What you have to do =>
Would you return the data below exactly as it stands, with every picture left out?
- Opening Delimiter -
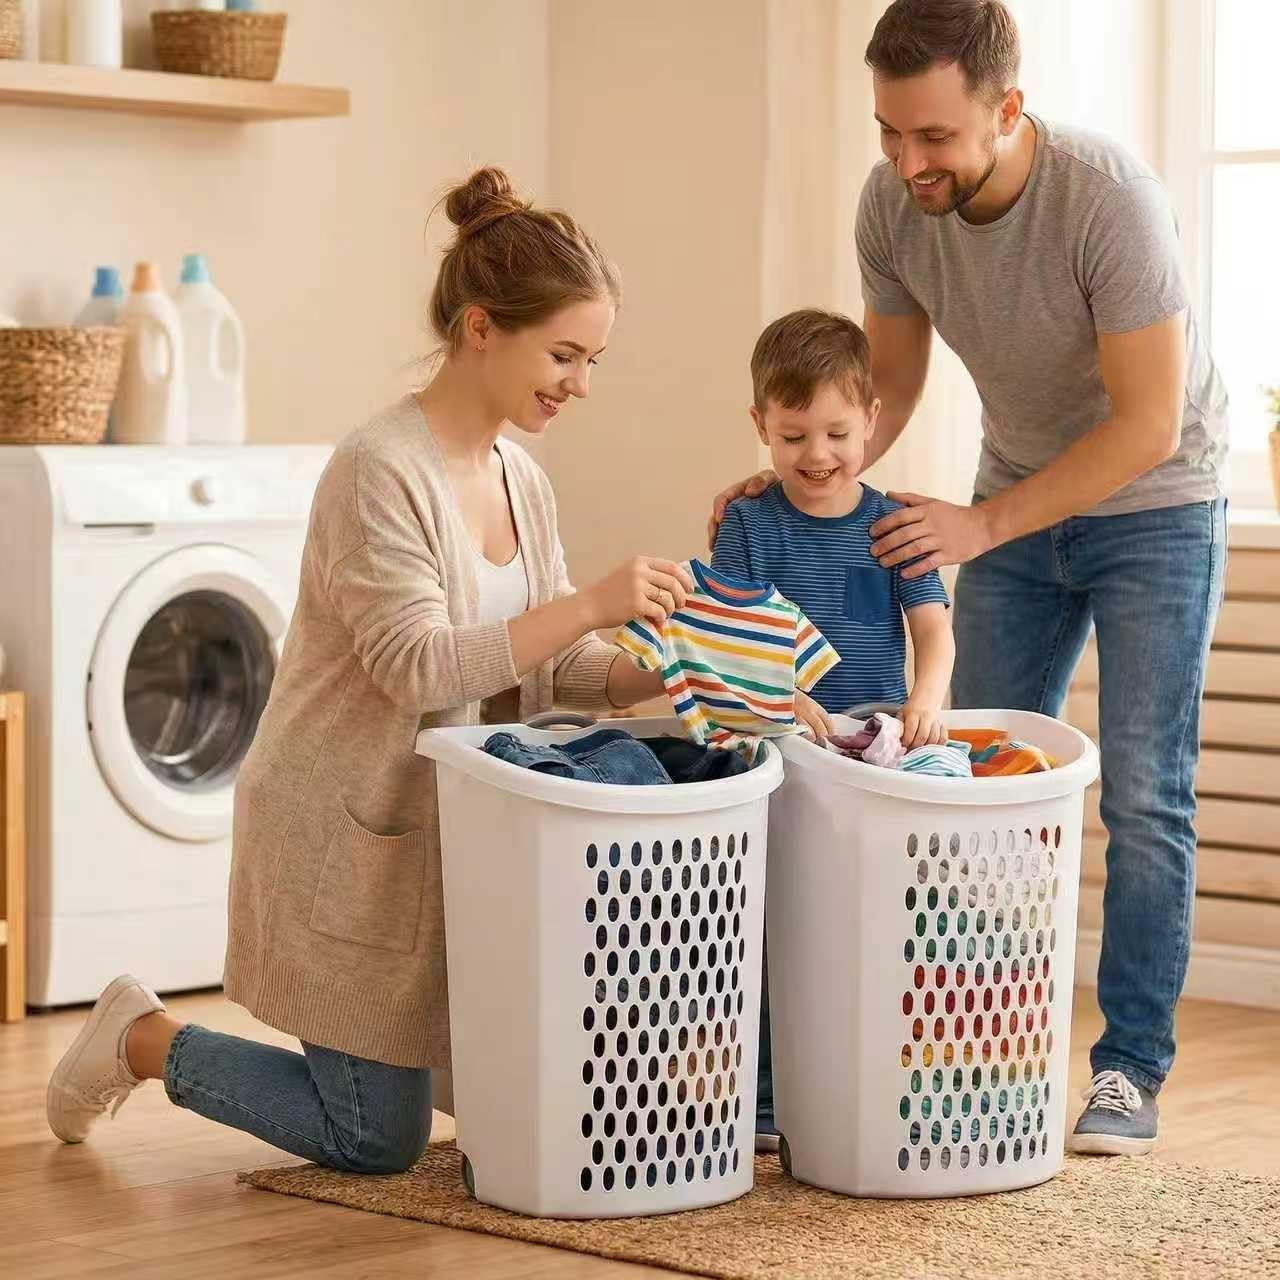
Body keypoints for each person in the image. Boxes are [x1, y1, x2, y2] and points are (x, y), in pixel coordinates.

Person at [46, 166, 694, 1174]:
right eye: (563, 353)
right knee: (374, 1136)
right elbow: (417, 666)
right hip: (345, 831)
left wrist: (662, 667)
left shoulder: (522, 477)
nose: (579, 382)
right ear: (481, 327)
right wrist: (590, 601)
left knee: (513, 1092)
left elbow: (558, 662)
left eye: (592, 358)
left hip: (450, 836)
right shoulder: (377, 466)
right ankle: (139, 1036)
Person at [710, 0, 1227, 1156]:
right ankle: (958, 1042)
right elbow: (877, 388)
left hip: (1155, 505)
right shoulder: (891, 204)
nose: (905, 162)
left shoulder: (1108, 201)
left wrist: (980, 523)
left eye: (931, 137)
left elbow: (1146, 423)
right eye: (888, 133)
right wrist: (797, 478)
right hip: (1008, 506)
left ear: (1006, 109)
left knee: (1144, 794)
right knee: (958, 781)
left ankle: (1124, 1069)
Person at [711, 306, 956, 1150]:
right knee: (779, 928)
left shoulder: (894, 525)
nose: (816, 456)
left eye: (836, 434)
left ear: (871, 425)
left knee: (878, 923)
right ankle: (771, 1102)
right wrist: (781, 694)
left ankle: (891, 1078)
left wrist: (928, 698)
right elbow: (731, 632)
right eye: (792, 437)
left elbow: (933, 631)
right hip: (785, 749)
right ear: (760, 430)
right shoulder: (748, 523)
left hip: (876, 748)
- Closing Delimiter -
Result =>
Body keypoints for each person in the image. Boxes are [x1, y1, x2, y2] and points are (x, y), in pixel coordinates.

Person at [46, 166, 694, 1174]:
right eye: (563, 353)
right knee: (374, 1136)
right elbow: (417, 666)
right hip: (345, 831)
left wrist: (662, 667)
left shoulder: (522, 477)
nose: (579, 382)
right ear: (481, 327)
right wrist: (590, 601)
left knee: (513, 1092)
left elbow: (558, 662)
left eye: (592, 358)
left hip: (450, 836)
right shoulder: (377, 466)
right ankle: (139, 1036)
Person at [710, 0, 1227, 1156]:
right ankle: (958, 1042)
right elbow: (877, 388)
left hip: (1155, 505)
right shoulder: (891, 204)
nose: (905, 162)
left shoulder: (1108, 201)
left wrist: (980, 523)
left eye: (931, 137)
left elbow: (1146, 423)
right eye: (888, 133)
right wrist: (797, 478)
right hip: (1008, 506)
left ear: (1006, 109)
left knee: (1144, 794)
right knee: (958, 781)
left ankle: (1124, 1069)
Person at [711, 306, 956, 1150]:
right knee: (779, 928)
left shoulder: (894, 525)
nose: (816, 456)
left eye: (836, 434)
left ear: (871, 425)
left knee: (878, 923)
right ankle: (771, 1102)
right wrist: (781, 694)
left ankle: (891, 1078)
left wrist: (928, 698)
right elbow: (731, 632)
right eye: (792, 437)
left elbow: (933, 631)
right hip: (785, 749)
right ear: (760, 430)
right shoulder: (748, 523)
left hip: (876, 748)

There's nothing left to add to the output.